EXERCISE BRIEF
How many lines in the records below contain the word "does"? Reply with the number alone.

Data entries
......

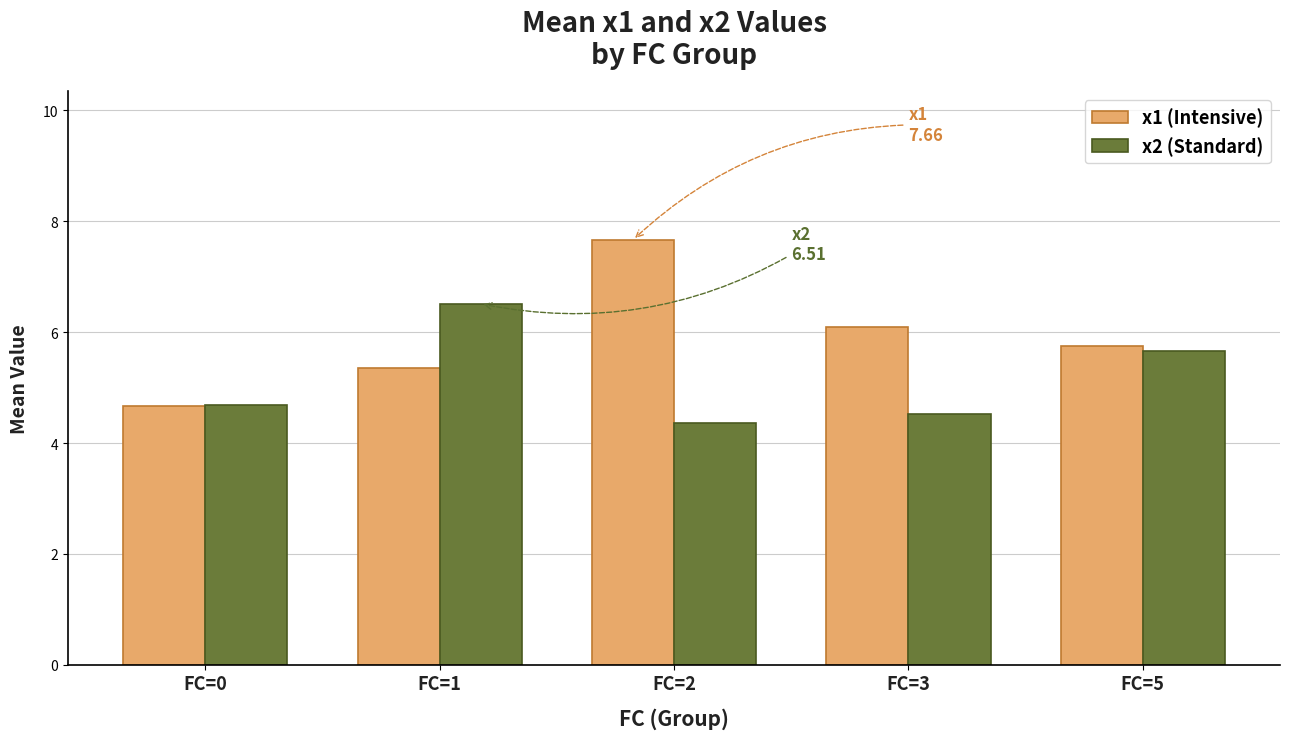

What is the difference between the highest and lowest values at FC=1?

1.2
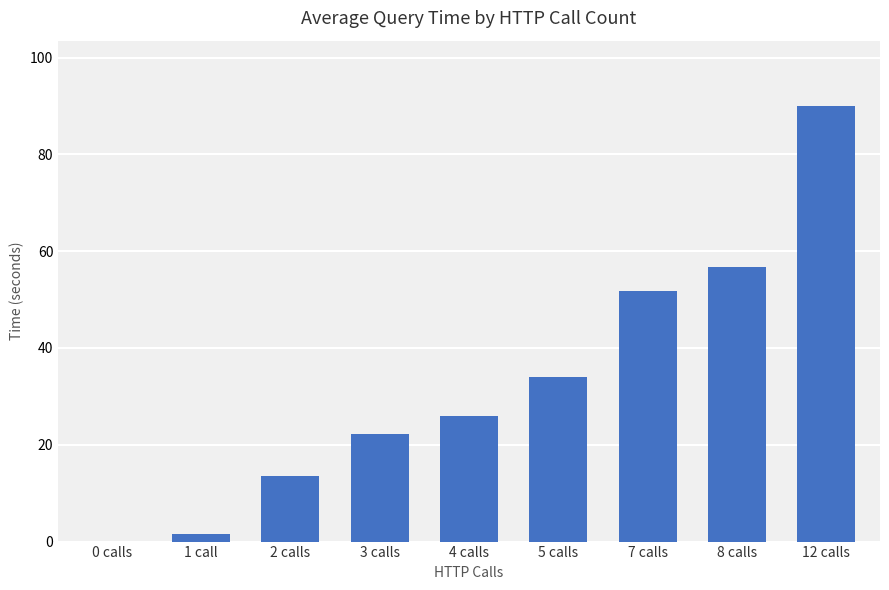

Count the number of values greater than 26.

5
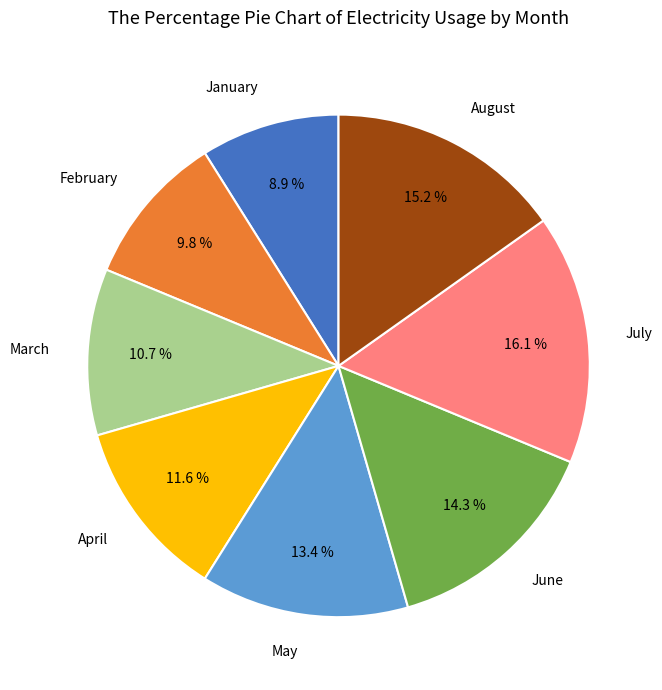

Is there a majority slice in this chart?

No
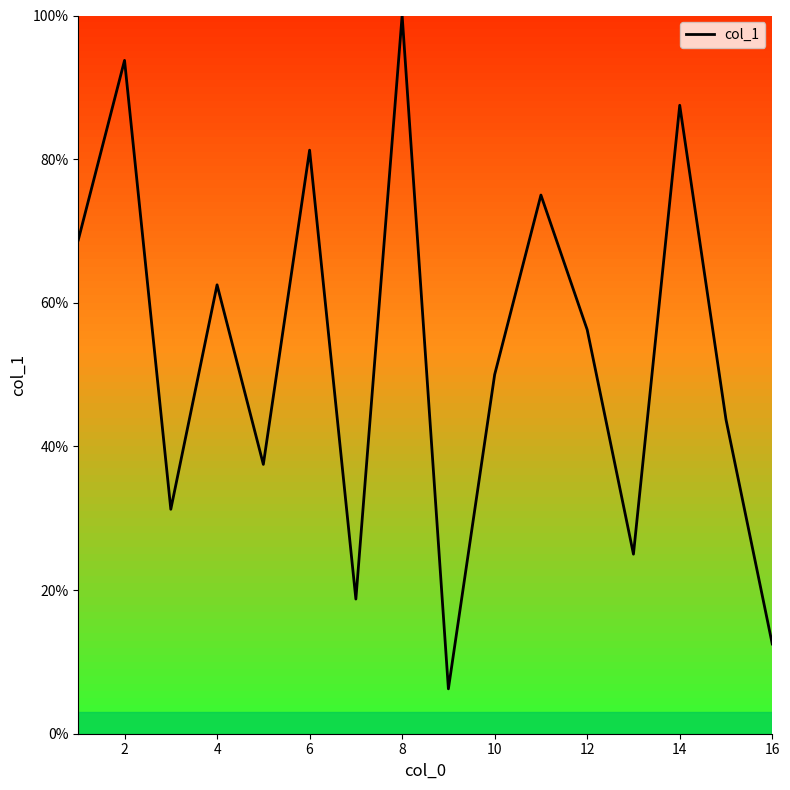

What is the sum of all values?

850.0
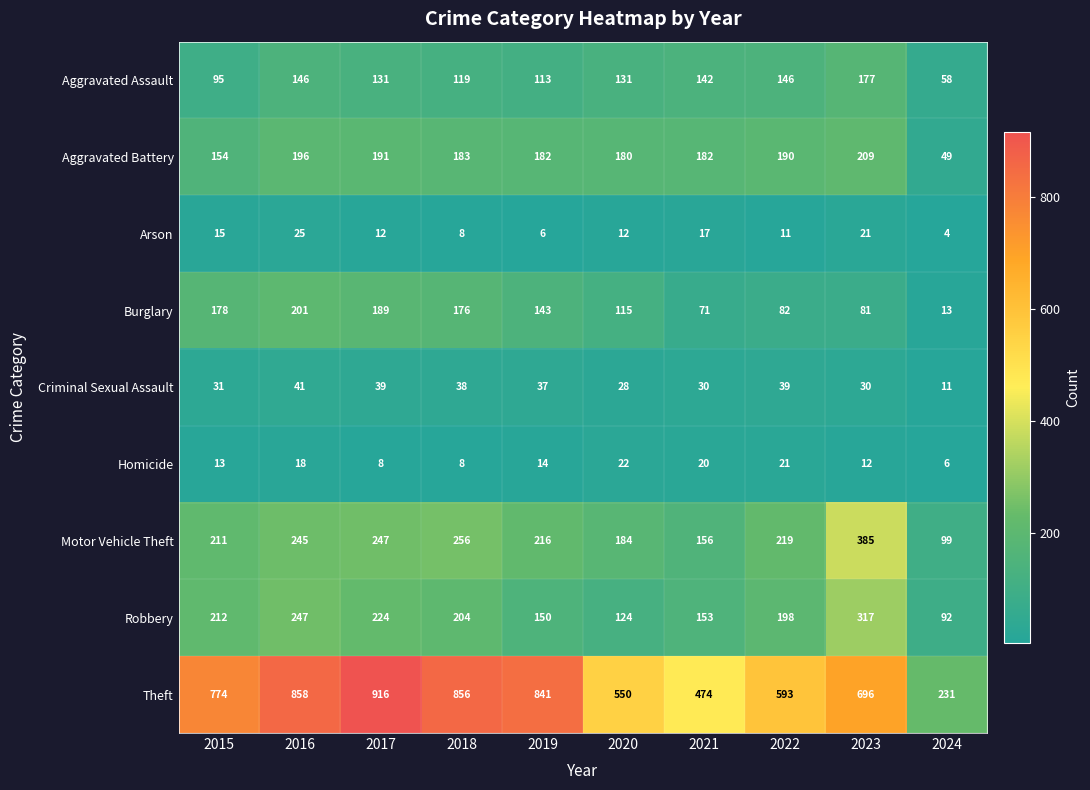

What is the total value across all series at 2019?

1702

......

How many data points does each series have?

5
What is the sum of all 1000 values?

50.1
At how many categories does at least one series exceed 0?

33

......

EXPECTED ANSWER
2